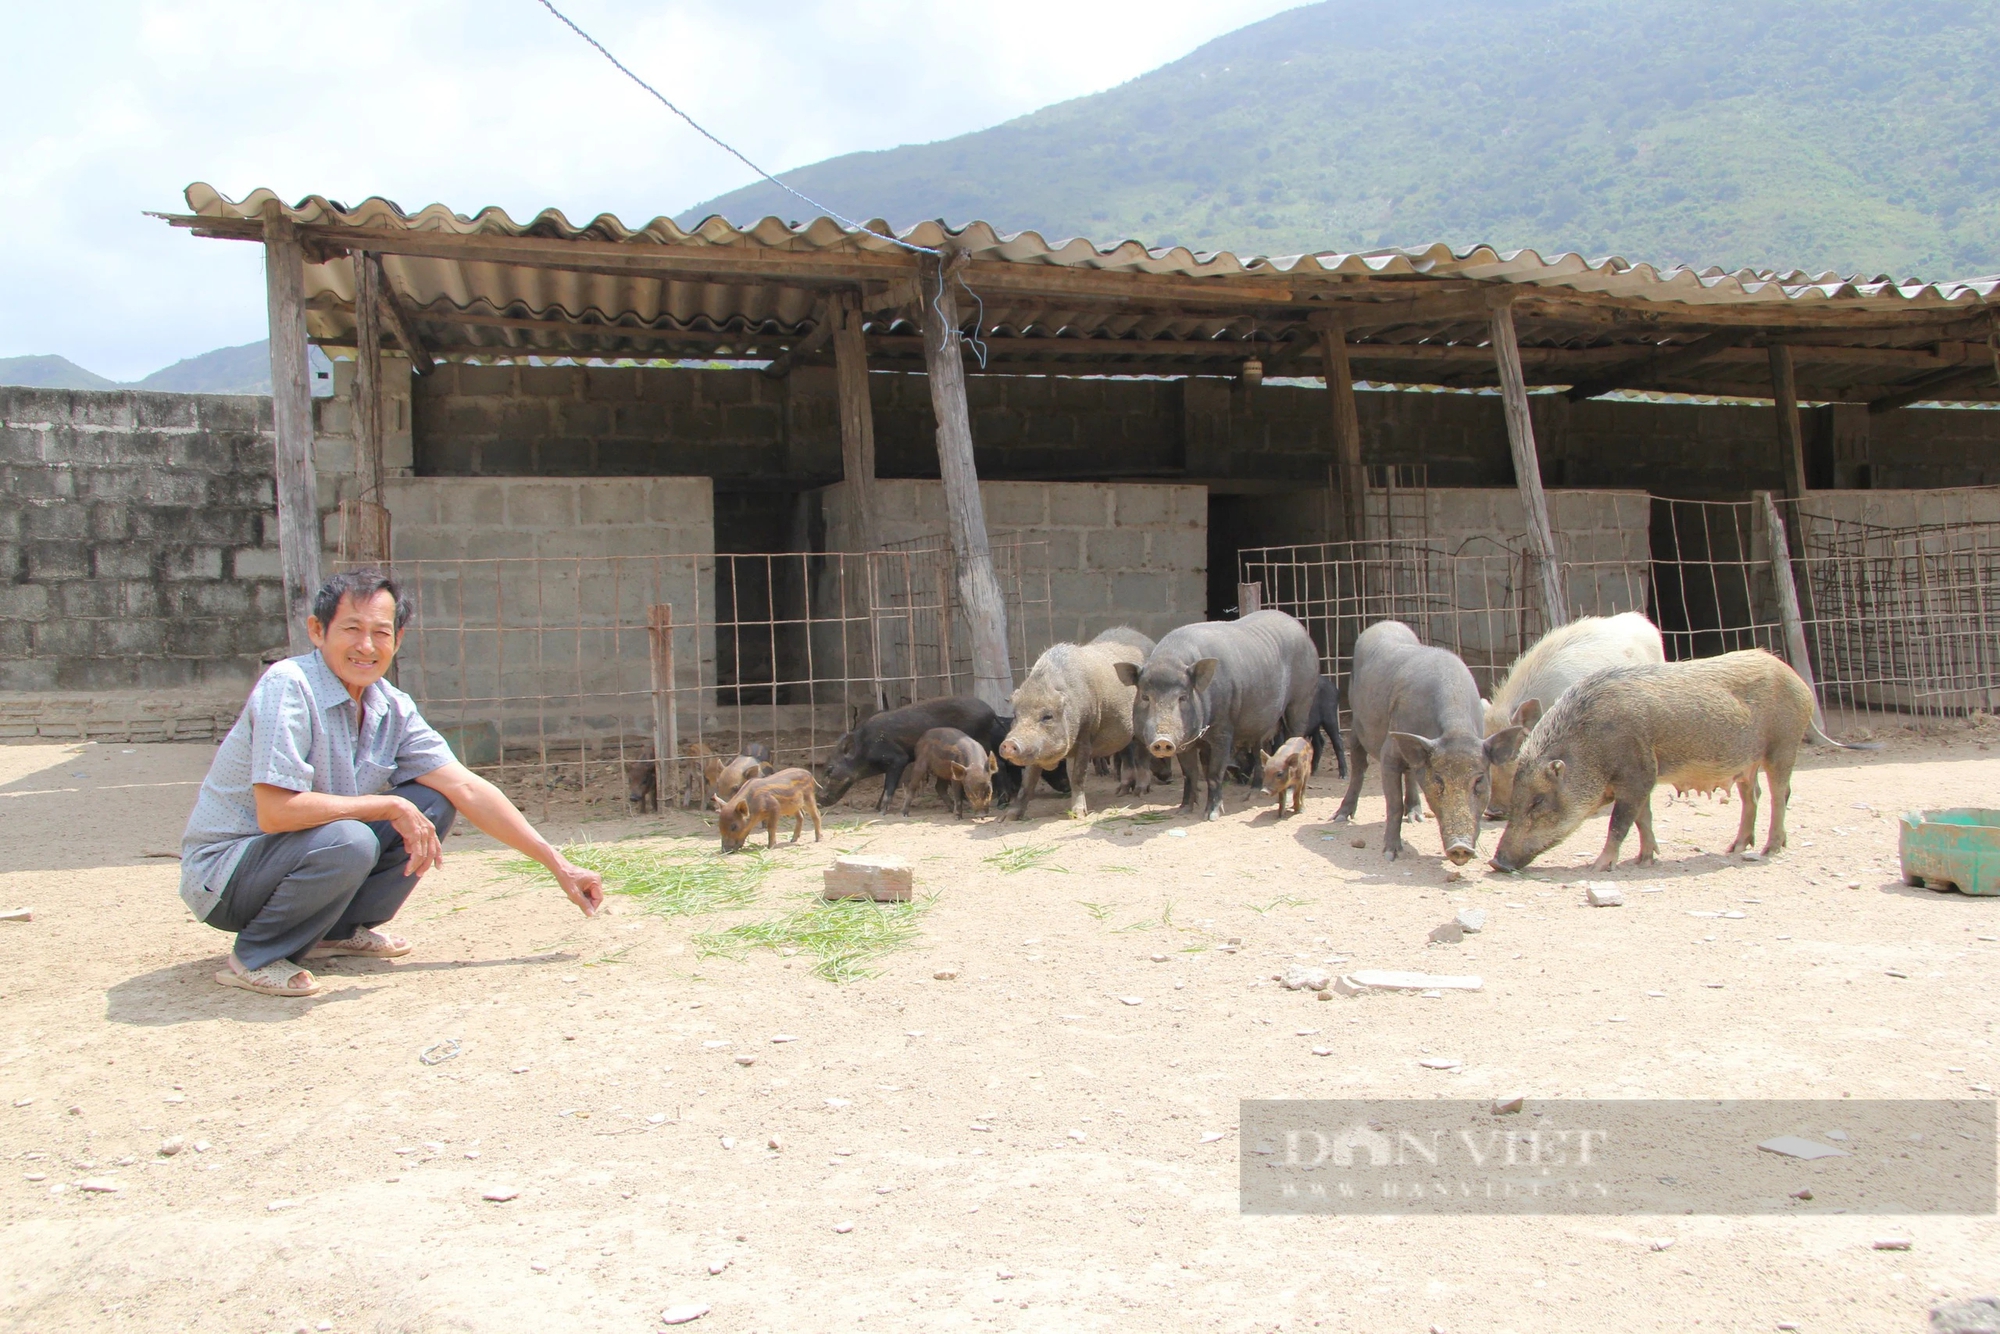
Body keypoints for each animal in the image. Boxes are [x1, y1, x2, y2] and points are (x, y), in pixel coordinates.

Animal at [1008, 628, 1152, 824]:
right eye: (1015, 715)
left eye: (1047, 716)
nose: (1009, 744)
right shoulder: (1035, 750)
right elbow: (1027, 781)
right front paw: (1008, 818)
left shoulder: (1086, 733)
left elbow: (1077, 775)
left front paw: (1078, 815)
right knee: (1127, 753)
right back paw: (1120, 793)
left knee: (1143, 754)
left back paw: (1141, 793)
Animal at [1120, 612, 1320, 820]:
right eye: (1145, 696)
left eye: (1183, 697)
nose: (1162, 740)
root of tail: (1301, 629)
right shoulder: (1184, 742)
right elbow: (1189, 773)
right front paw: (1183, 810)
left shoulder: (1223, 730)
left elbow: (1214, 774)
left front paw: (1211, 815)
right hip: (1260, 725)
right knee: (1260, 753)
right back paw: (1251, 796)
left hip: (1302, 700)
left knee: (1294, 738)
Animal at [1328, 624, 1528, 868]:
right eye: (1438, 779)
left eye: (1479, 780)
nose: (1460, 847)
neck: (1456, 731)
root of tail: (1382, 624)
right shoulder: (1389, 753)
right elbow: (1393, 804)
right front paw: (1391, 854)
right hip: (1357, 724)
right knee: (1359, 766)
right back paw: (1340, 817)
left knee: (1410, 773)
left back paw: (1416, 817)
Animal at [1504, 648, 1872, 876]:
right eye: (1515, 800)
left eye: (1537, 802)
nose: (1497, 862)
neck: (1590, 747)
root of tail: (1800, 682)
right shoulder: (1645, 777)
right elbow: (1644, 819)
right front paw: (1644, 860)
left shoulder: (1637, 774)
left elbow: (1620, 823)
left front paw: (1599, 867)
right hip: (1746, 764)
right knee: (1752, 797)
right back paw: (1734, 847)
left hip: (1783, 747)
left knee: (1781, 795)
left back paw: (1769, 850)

The problem:
The output must consist solely of the lines from the one containing "nose: (1497, 862)" through the end of the listing, unaltered.

Response:
nose: (1497, 862)
neck: (1590, 747)
root of tail: (1800, 682)
right shoulder: (1645, 777)
right elbow: (1644, 819)
right front paw: (1644, 860)
left shoulder: (1637, 774)
left elbow: (1620, 823)
left front paw: (1599, 867)
right hip: (1746, 764)
right knee: (1752, 797)
right back paw: (1734, 847)
left hip: (1783, 747)
left knee: (1781, 795)
left back paw: (1769, 850)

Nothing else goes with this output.